Picasso NYC, the genius and a polemic man who knows how to creates a legend
1907: Five nude prostitutes from a brothel on Carrer d’Avinyó (Avinyó Street) in Barcelona (Spain) were painted by Picasso, still not very famous) but ready to start a new artistic movement: Cubism (together with Braque and Gris).
Picasso brakes here with the traditional idea of feminine beauty, turning women faces into African masks seen from different point of view at the same time.
The large painting was hardly criticized by everybody that summer in Paris, even by his friend Apollinaire. Then, Picasso guarded the painting nearly 10 years.
1916: The painting is exhibited in the Galerie d’Antin in Paris but still the public was not prepared to understand it and the prostitutes (now, young ladies) were guarded again.
1920: The 1st world war had finished and Picasso was a famous painter. The piece was exhibited in the Petit Palais with some admirers (Andre Breton or André Salmon) and again, some detractors (Matisse for instance).

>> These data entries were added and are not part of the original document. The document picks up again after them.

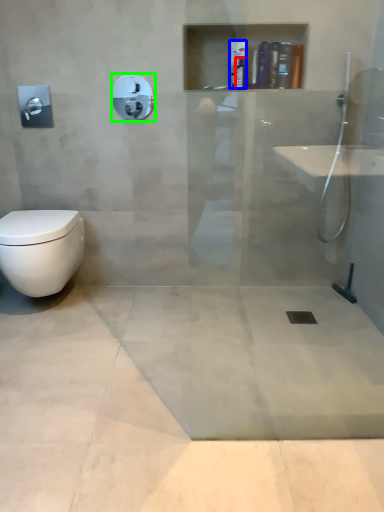
Question: Which object is positioned farthest from toiletry (highlighted by a red box)? Select from toiletry (highlighted by a blue box) and shower (highlighted by a green box).

Choices:
 (A) toiletry
 (B) shower

Answer: (B)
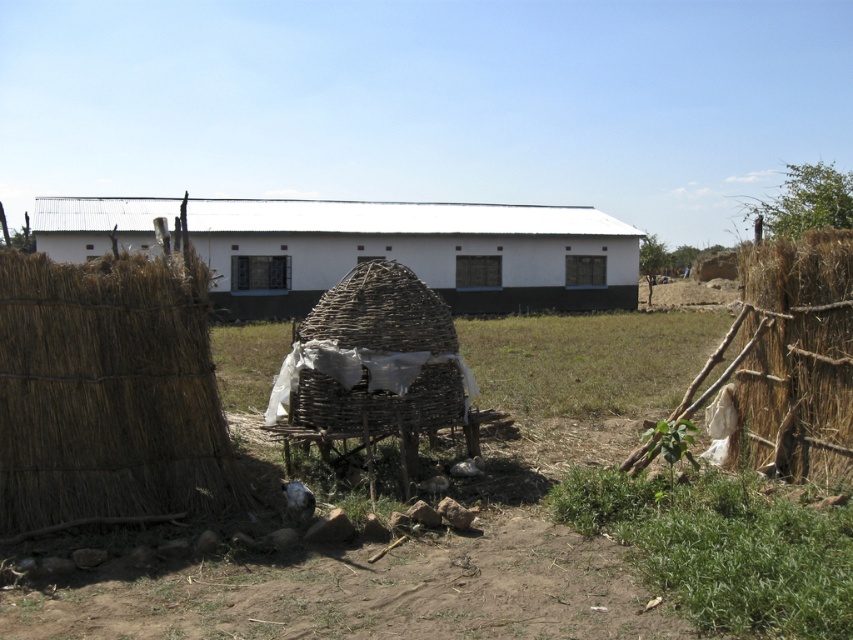
You are a hiker who needs to set up a tent between the white corrugated metal building at center and the brown straw hay at right. The tent requires a minimum distance of 20 meters from both structures for safety. Can you safely set up the tent in this area?

The white corrugated metal building at center is 30.36 meters away from the brown straw hay at right. Since the required minimum distance between the tent and both structures is 20 meters, the total required space would be at least 40 meters. However, the actual distance between the two structures is only 30.36 meters, which is insufficient. Therefore, you cannot safely set up the tent in this area.

You are a delivery person trying to decide whether to park your truck between the brown woven hay at left and the white corrugated metal building at center. Considering their thickness, which side should you choose to park closer to for better visibility?

The brown woven hay at left is thinner than the white corrugated metal building at center, so parking closer to the brown woven hay at left would provide better visibility since it is less obstructive.

You are a visitor approaching the white corrugated metal building at center and notice the brown woven hay at left nearby. From your perspective, which object appears closer to you?

The brown woven hay at left appears closer because it is in front of the white corrugated metal building at center, placing it nearer to your viewpoint.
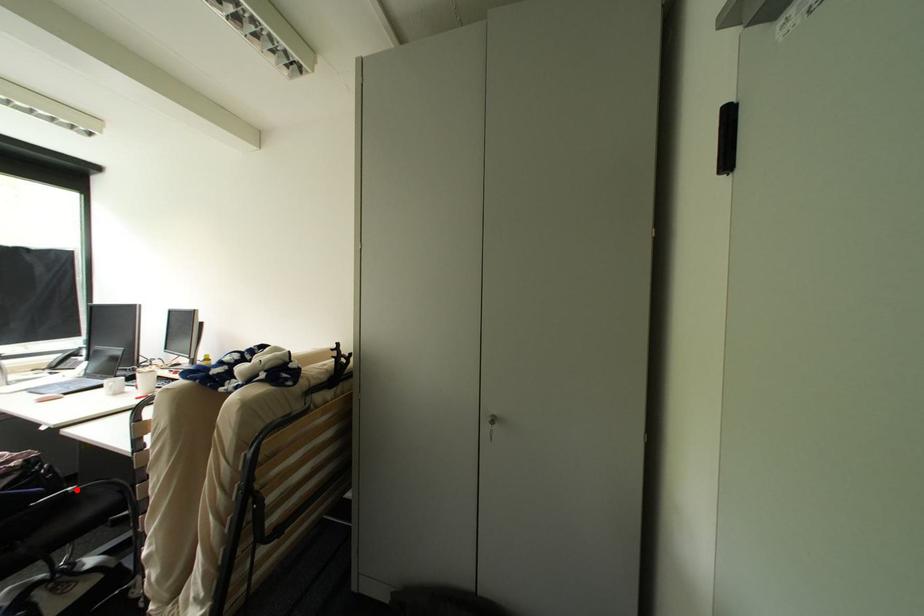
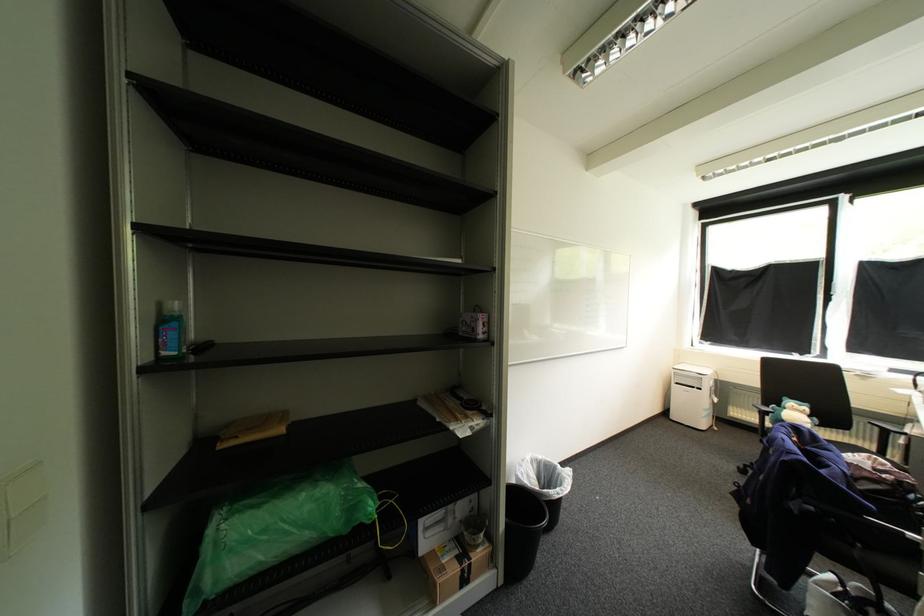
The point at the highlighted location is marked in the first image. Where is the corresponding point in the second image?

(917, 535)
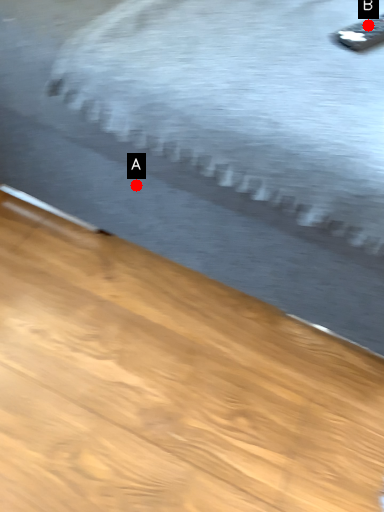
Question: Two points are circled on the image, labeled by A and B beside each circle. Among these points, which one is farthest from the camera?

Choices:
 (A) A is further
 (B) B is further

Answer: (A)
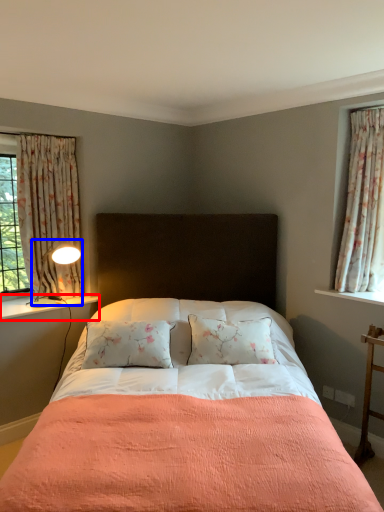
Question: Among these objects, which one is nearest to the camera, window sill (highlighted by a red box) or light fixture (highlighted by a blue box)?

Choices:
 (A) window sill
 (B) light fixture

Answer: (A)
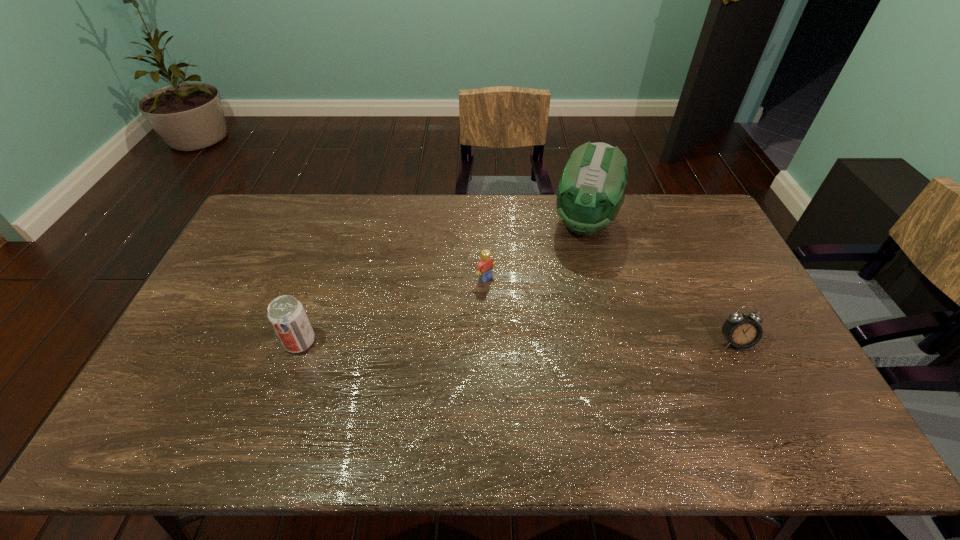
Find the location of a particular element. vacant space located on the front-facing side of the second object from left to right is located at coordinates (564, 342).

At what (x,y) coordinates should I click in order to perform the action: click on vacant space located 0.390m on the front-facing side of the second object from left to right. Please return your answer as a coordinate pair (x, y). Looking at the image, I should click on (590, 363).

Image resolution: width=960 pixels, height=540 pixels. I want to click on free location located on the visor of the football helmet, so click(x=551, y=329).

Find the location of a particular element. vacant region located 0.300m on the visor of the football helmet is located at coordinates tap(557, 312).

Locate an element on the screen. The height and width of the screenshot is (540, 960). vacant space located 0.270m on the visor of the football helmet is located at coordinates (560, 305).

This screenshot has height=540, width=960. In order to click on object present at the far edge in this screenshot , I will do `click(590, 193)`.

You are a GUI agent. You are given a task and a screenshot of the screen. Output one action in this format:
    pyautogui.click(x=<x>, y=<y>)
    Task: Click on the object that is at the right edge
    The image size is (960, 540).
    Given the screenshot: What is the action you would take?
    pyautogui.click(x=741, y=330)

In the image, there is a desktop. At what (x,y) coordinates should I click in order to perform the action: click on free region at the far edge. Please return your answer as a coordinate pair (x, y). The image size is (960, 540). Looking at the image, I should click on (468, 194).

You are a GUI agent. You are given a task and a screenshot of the screen. Output one action in this format:
    pyautogui.click(x=<x>, y=<y>)
    Task: Click on the free spot at the near edge of the desktop
    
    Given the screenshot: What is the action you would take?
    pyautogui.click(x=255, y=394)

The image size is (960, 540). In order to click on vacant space at the left edge of the desktop in this screenshot , I will do `click(222, 347)`.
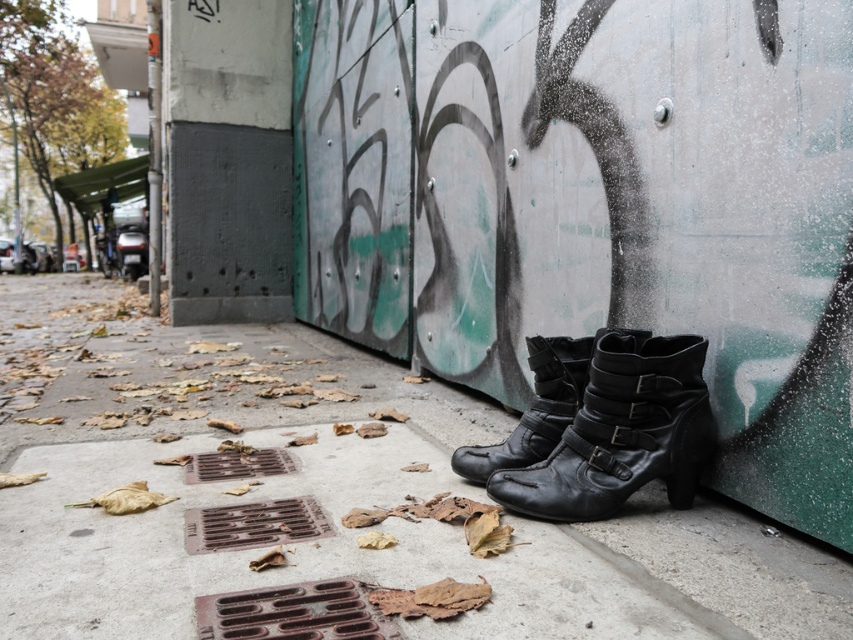
You are a photographer trying to capture both the black leather boots at lower right and the black leather boots at center in a single frame. Given their sizes, which pair should you focus on to ensure they are both clearly visible in your photo?

The black leather boots at lower right is bigger than the black leather boots at center, so focusing on the larger pair will help ensure both are clearly visible in the photo.

You are a delivery person trying to place a package between the black leather boot at lower right and the black leather boots at center. Is there enough space for the package?

The black leather boot at lower right is positioned under the black leather boots at center, meaning there is no vertical space between them. Therefore, you cannot place the package between them.

You are a delivery person trying to place a package between the black leather boots at lower right and the black leather boot at lower right. Can you fit the package if it requires 30 inches of space?

The black leather boots at lower right and black leather boot at lower right are 30.19 inches apart, so yes, the package requiring 30 inches can fit between them since there is enough space.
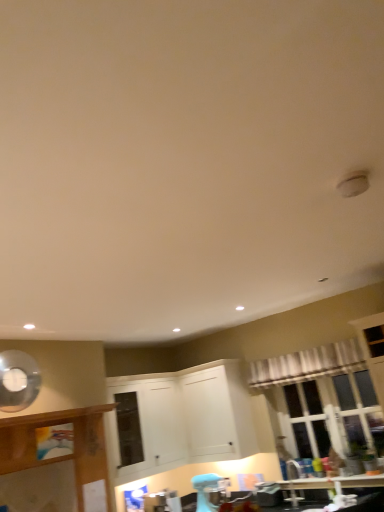
Question: From a real-world perspective, is white matte cabinet at center, arranged as the second cabinetry when viewed from the left, positioned above or below white sheer curtain at upper right?

Choices:
 (A) above
 (B) below

Answer: (B)

Question: Relative to white sheer curtain at upper right, is white matte cabinet at center, arranged as the second cabinetry when viewed from the left, in front or behind?

Choices:
 (A) behind
 (B) front

Answer: (A)

Question: Based on their relative distances, which object is farther from the wooden cabinet at left, the 3th cabinetry when ordered from right to left?

Choices:
 (A) white matte cabinet at center, the 1th cabinetry in the right-to-left sequence
 (B) white sheer curtain at upper right
 (C) white matte cabinet at center, which is the 2th cabinetry from right to left

Answer: (B)

Question: Which object is positioned farthest from the wooden cabinet at left, the 1th cabinetry from the left?

Choices:
 (A) white matte cabinet at center, which is the 2th cabinetry from right to left
 (B) white sheer curtain at upper right
 (C) white matte cabinet at center, the 1th cabinetry in the right-to-left sequence

Answer: (B)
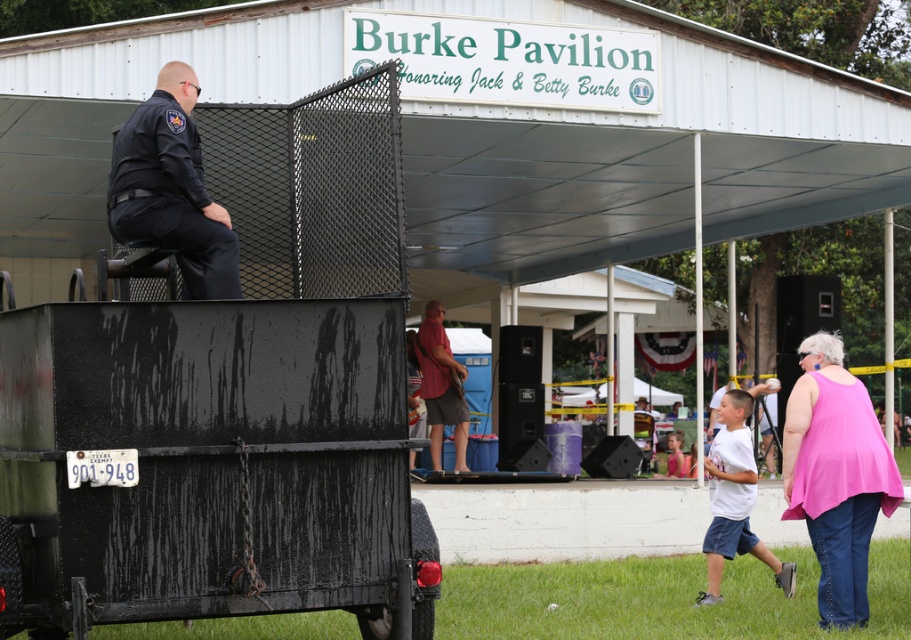
Question: Can you confirm if black matte trailer at upper left is positioned to the left of red fabric shirt at center?

Choices:
 (A) no
 (B) yes

Answer: (B)

Question: Which point appears farthest from the camera in this image?

Choices:
 (A) (742, 456)
 (B) (452, 387)
 (C) (674, 456)

Answer: (C)

Question: Can you confirm if white matte t-shirt at lower right is positioned to the right of white cotton shirt at center?

Choices:
 (A) yes
 (B) no

Answer: (B)

Question: Which is nearer to the white cotton shirt at center?

Choices:
 (A) red fabric shirt at center
 (B) white matte t-shirt at lower right

Answer: (A)

Question: Which point is closer to the camera?

Choices:
 (A) (732, 518)
 (B) (873, 490)
 (C) (156, 150)

Answer: (C)

Question: From the image, what is the correct spatial relationship of white matte shirt at lower right in relation to red fabric shirt at center?

Choices:
 (A) left
 (B) right

Answer: (B)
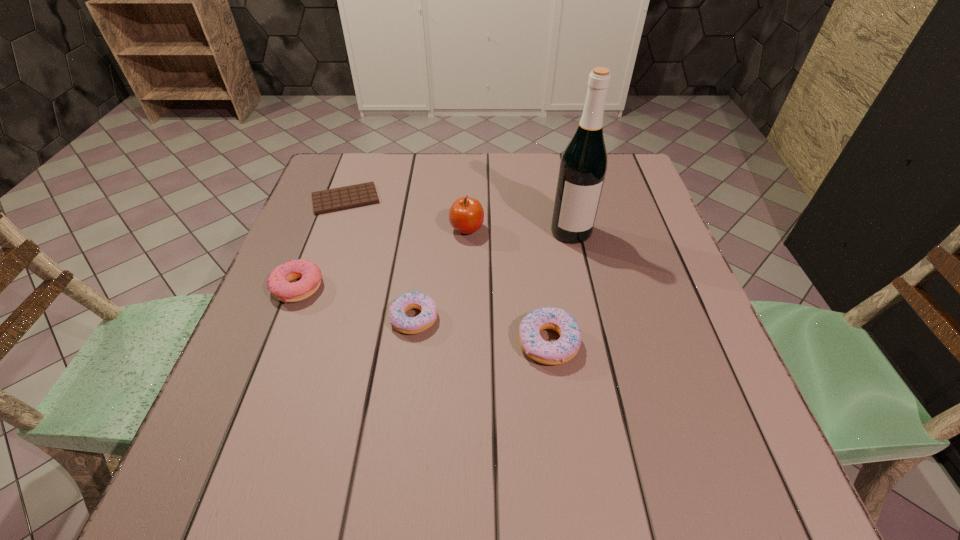
This screenshot has height=540, width=960. Identify the location of the third object from left to right. (415, 300).

Where is `the rightmost doughnut`? This screenshot has height=540, width=960. the rightmost doughnut is located at coordinates (566, 347).

Identify the location of the third tallest object. (566, 347).

This screenshot has width=960, height=540. In order to click on the fourth object from left to right in this screenshot , I will do pos(466,215).

Where is `apple`? The height and width of the screenshot is (540, 960). apple is located at coordinates pyautogui.click(x=466, y=215).

Where is `wine bottle`? The width and height of the screenshot is (960, 540). wine bottle is located at coordinates coord(583,166).

Identify the location of the shortest object. The width and height of the screenshot is (960, 540). (342, 198).

Locate an element on the screen. The height and width of the screenshot is (540, 960). the farthest object is located at coordinates (342, 198).

Find the location of a particular element. The image size is (960, 540). the leftmost doughnut is located at coordinates (278, 283).

Image resolution: width=960 pixels, height=540 pixels. Identify the location of free space located on the back of the third object from left to right. (430, 200).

1924: The fashion designer Jacques Doucet bought ‘The Young Ladies of Avignon’ by only 25,000 francs. Doucet was a rich successful man, famous to dress the most posh ladies of that time but also to help rebel young designers. He had promised to will the painting to the Louvre (the reason why Picasso sold so cheap) but he lied and sold it to private collectors.
1937: The Jacques Seligman & Co. art gallery in New York City held an exhibition titled ‘20 Years in the Evolution of Picasso, 1903–1923’ that included Les Demoiselles. The Museum of Modern Art acquired the painting for $24,000.
1939: The Moma in collaboration with the Art Institute of Chicago organized an important Picasso exhibition on November 15 that remained on view until January 7, 1940. The exhibition entitled: Picasso, 40 Years of His Art, was organized by Alfred Barr, and yes, more than 30 years later: ‘Les Demoiselles of Avignon’ were a success.
The ways of art are really intricate!